Durant and Westbrook combined for 63 points in Game 1. According to the Elias Sports Bureau, that is tied with Julius Erving and Doug Collins (1977 Philadelphia 76ers) for the most combined points by a duo in their NBA Finals debut.

Durant and Westbrook alone outplayed the entire Heat team in the second half, outscoring them 41-40.

Youngest to Score 35+ Pts in Finals Game
NBA History

Durant’s 36 points in Game 1 tied the franchise mark for most points in a Finals game. Durant also became the fourth-youngest (23 years, 257 days) player in NBA history to score at least 35 points in an NBA Finals game.

Westbrook, who had 27 points, 11 assists and eight rebounds in Game 1, is the second player in NBA history with at least 25 points and 10 assists in their NBA Finals debut. The other player? None other than Michael Jordan, who had 36 points and 12 assists in a 1991 Game 1 loss to the Lakers.

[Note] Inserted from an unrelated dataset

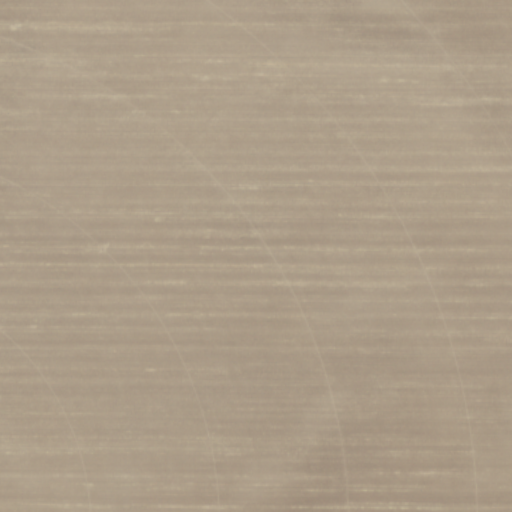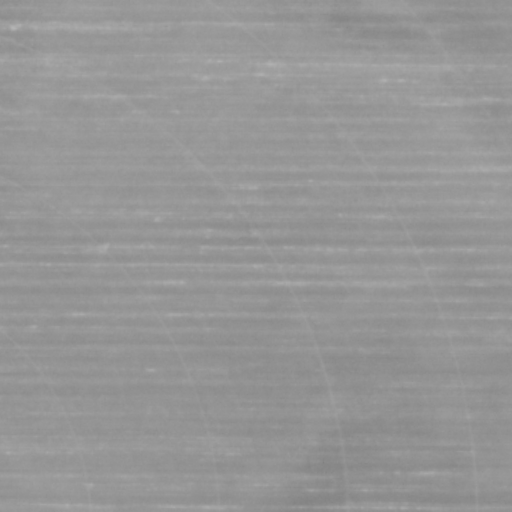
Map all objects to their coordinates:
crop: (256, 256)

Forget NBA Finals debuts. Westbrook’s performance was special. He was the first player with at least 25 points, 10 assists and eight rebounds in an NBA Finals game since Charles Barkley in 1993.

25 Pts, 8 Reb, 10 Ast in NBA Finals
Last 25 Seasons

Where age and inexperience normally might come into play is crunch time, but that hasn’t been the case. This postseason, in the final five minutes of the 4th quarter and overtime when the game is within five points, the Thunder are shooting 48.3 percent (29-for-60). The Heat are shooting just 36.4 percent in crunch time (24-for-66).

And nobody with at least 20 crunch-time shot attempts has been better this postseason than Durant, who’s shooting 60 percent (12-for-20). In fact, there have only been four game-tying or go-ahead shots in the final 24 seconds of the 4th quarter and overtime this postseason, and Durant has three of them.

No matter how it’s sliced, the Thunder have proven time and time again this postseason that youth is overrated. Just three years removed from back-to-back-to-back 50-loss seasons, a bunch of 20-somethings are now three wins away from their franchise’s first NBA Championship in 33 years.